Third, we strongly encourage USAF to work with the Colorado Division of Wildlife and the U.S. Fish and Wildlife Service to improve mapping analysis of several wildlife species important to Colorado, including at-risk species and game species so crucial to southwest Colorado.  For example, the draft EA makes no mention of the Gunnison Basin sage-grouse, which is a Federal candidate species under the Endangered Species Act.

Finally, we have heard continued concerns from communities that feel general noise impacts, livestock impacts, and public safety concerns have not been adequately addressed.  Attached please find additional correspondence on these important issues and others.

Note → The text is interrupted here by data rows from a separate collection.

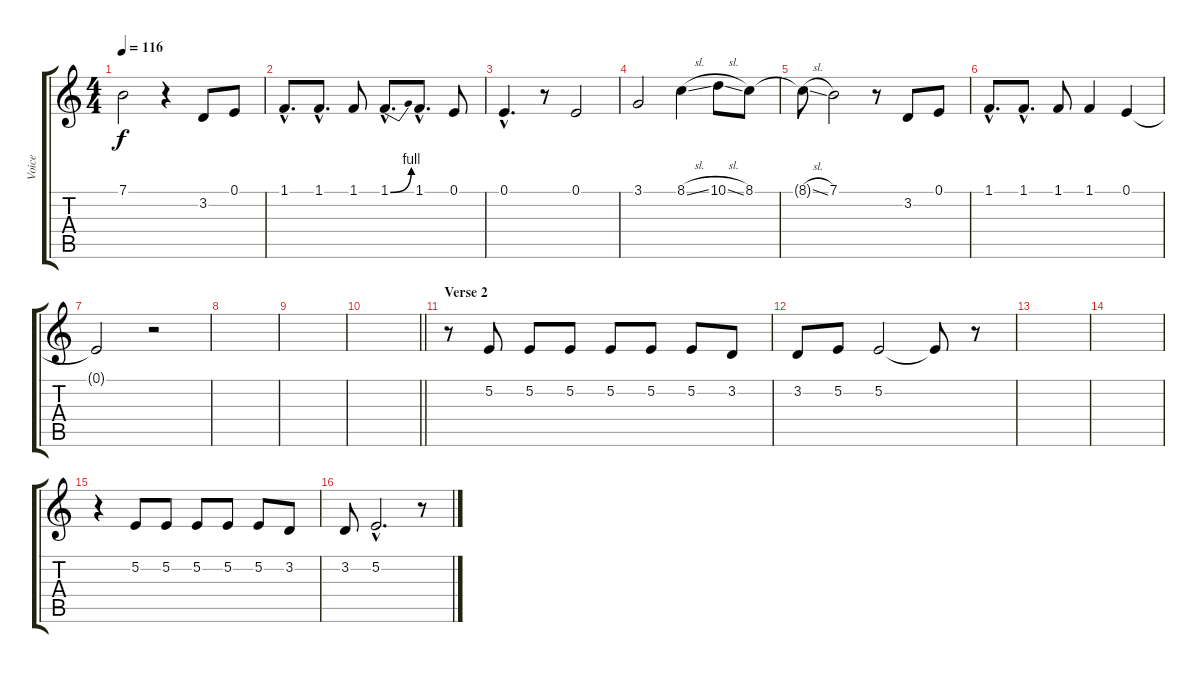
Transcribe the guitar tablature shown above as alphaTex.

\track ("Voice" "Voice") {instrument flute}
\staff {score tabs}
\tuning (E4 B3 G3 D3 A2 E2) {hide}
\ts (4 4)
\tempo 116
\clef g2
\ks c
7.1.2{dy f} r.4 3.2.8 0.1.8 |
1.1{hac}.8{d} 1.1{hac}.8{d} 1.1.8 1.1{be (bend 0 0 60 4) hac}.8{d} 1.1{hac}.8{d} 0.1.8 |
0.1{hac}.4{d} r.8 0.1.2 |
3.1.2 8.1{sl}.4 10.1{sl}.8 8.1.8 |
8.1{sl t}.8 7.1.2 r.8 3.2.8 0.1.8 |
1.1{hac}.8{d} 1.1{hac}.8{d} 1.1.8 1.1.4 0.1.4 |
0.1{t}.2 r.2 |
|
|
\barLineRight lightlight
|
\section ("" "Verse 2")
r.8 5.2.8 5.2.8 5.2.8 5.2.8 5.2.8 5.2.8 3.2.8 |
3.2.8 5.2.8 5.2.2 5.2{t}.8 r.8 |
|
|
r.4 5.2.8 5.2.8 5.2.8 5.2.8 5.2.8 3.2.8 |
3.2.8 5.2{hac}.2{d} r.8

As you continue to analyze the comments received during the recent draft EA public comment period, we strongly encourage you to undertake a full and more comprehensive analysis that addresses these concerns and those submitted by all stakeholders in Colorado. Based on comments from a number of counties, private citizens, and other parties, we believe that substantive improvements to the EA must be made before a decision on this proposal is rendered.

We thank you for your continued engagement on this issue and for your efforts to train our Special Operations Forces with tough, realistic low altitude training for worldwide deployment.  We look forward to continuing to work with you on this important issue.